● What the exercise asks
Report each line in the data below that contains the word "than".

● Data to use
=== Section Start ===
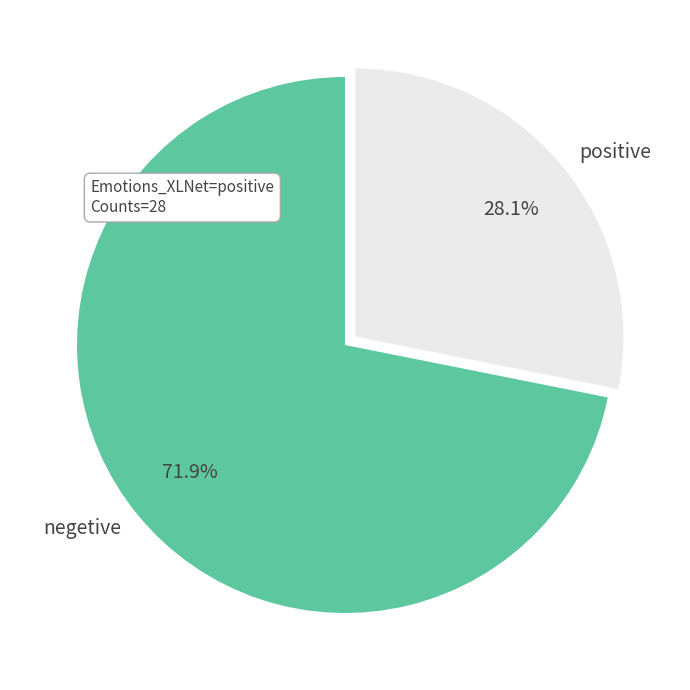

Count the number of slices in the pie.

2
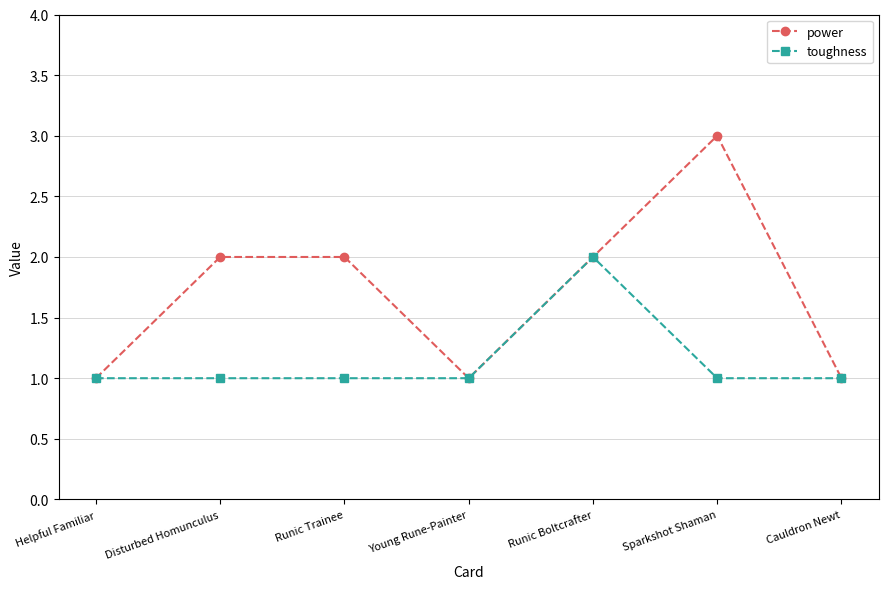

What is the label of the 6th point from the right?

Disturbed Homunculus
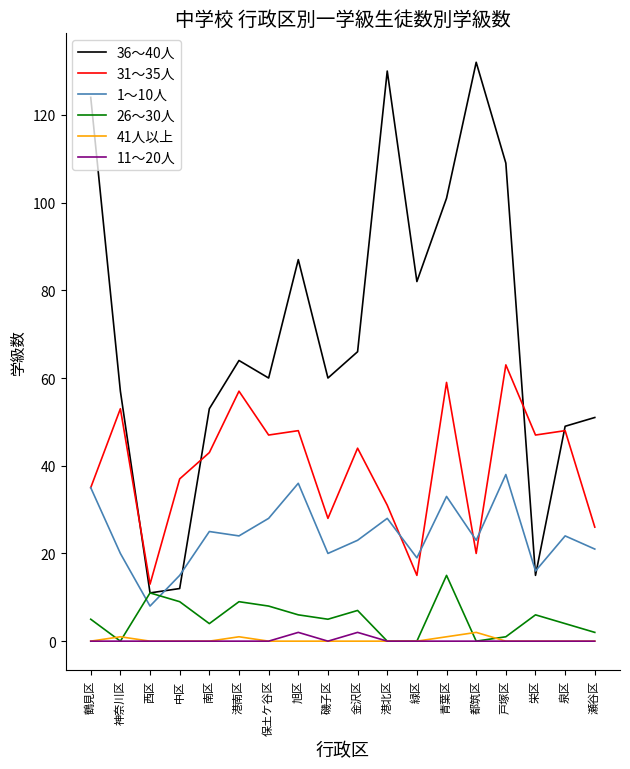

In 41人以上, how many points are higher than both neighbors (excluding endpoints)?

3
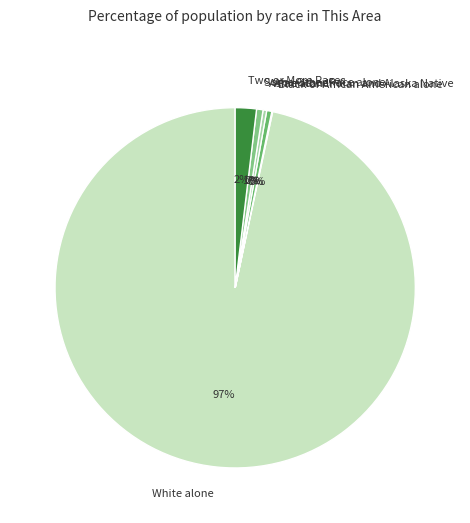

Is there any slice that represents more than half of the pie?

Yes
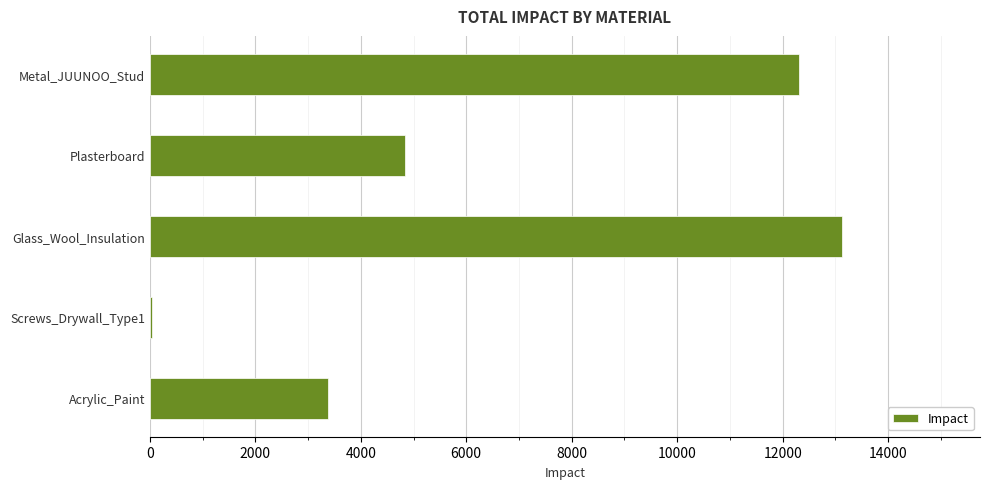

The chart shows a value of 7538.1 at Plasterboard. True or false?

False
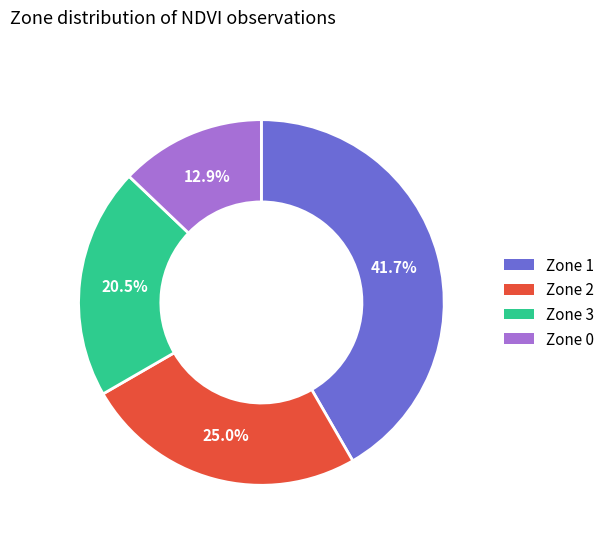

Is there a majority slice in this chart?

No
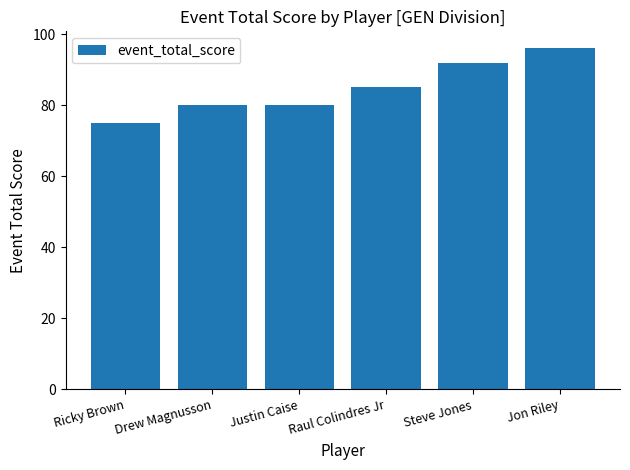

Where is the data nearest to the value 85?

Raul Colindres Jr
=== Section End ===
=== Section Start ===
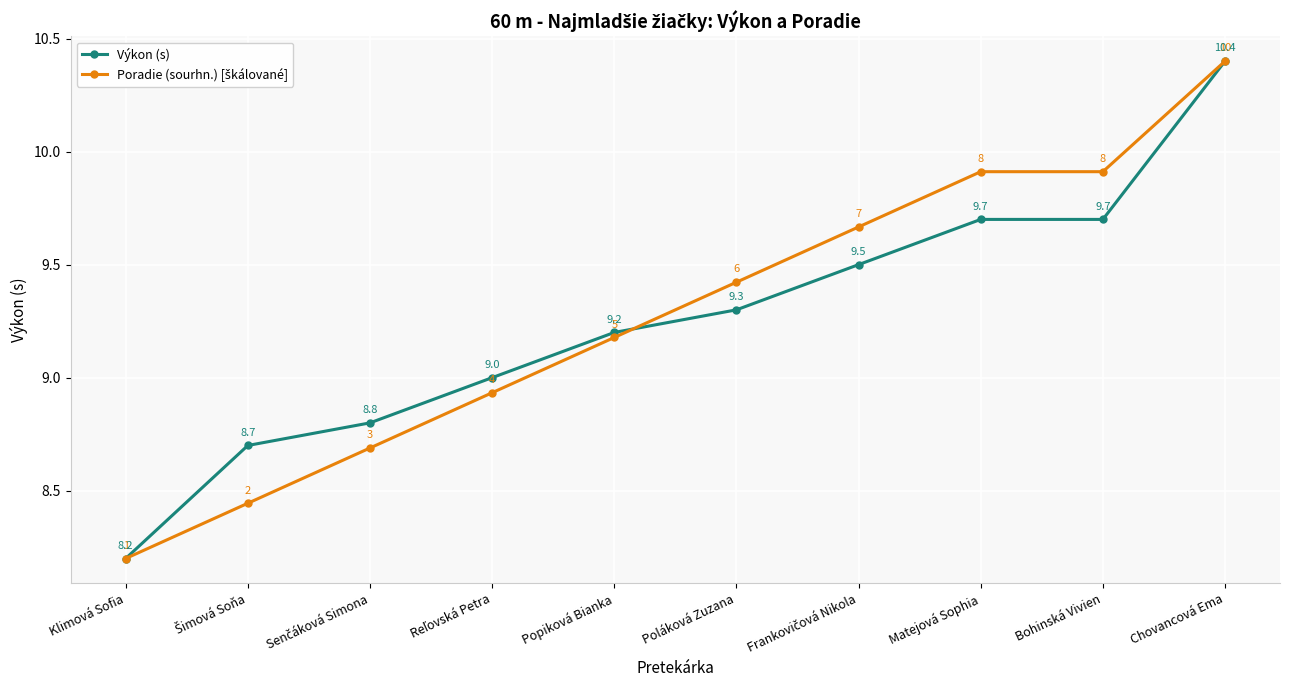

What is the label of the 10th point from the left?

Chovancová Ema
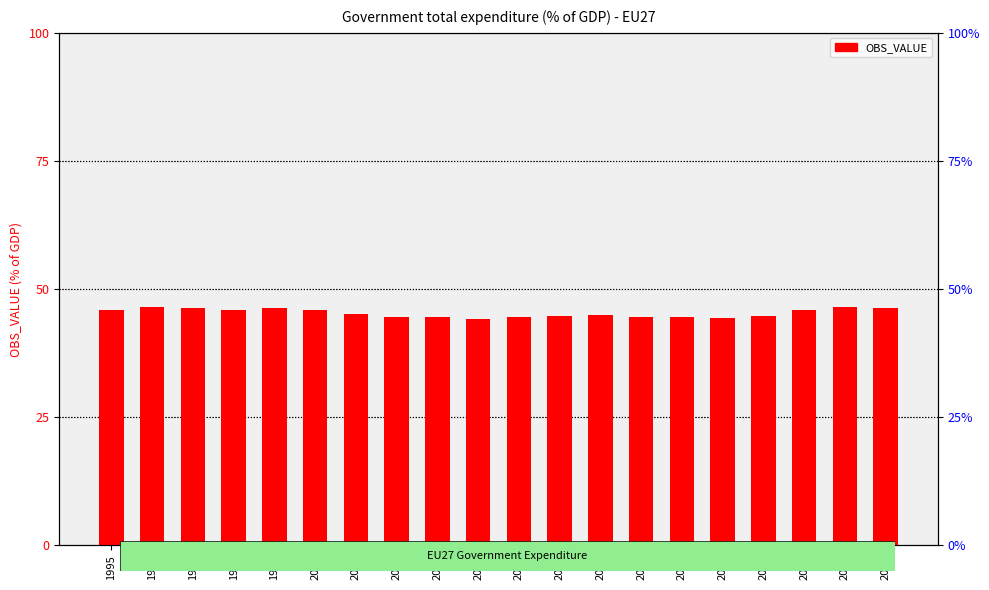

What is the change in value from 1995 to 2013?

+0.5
=== Section End ===
● Reply to the task
In 41人以上, how many points are higher than both neighbors (excluding endpoints)?
Is there any slice that represents more than half of the pie?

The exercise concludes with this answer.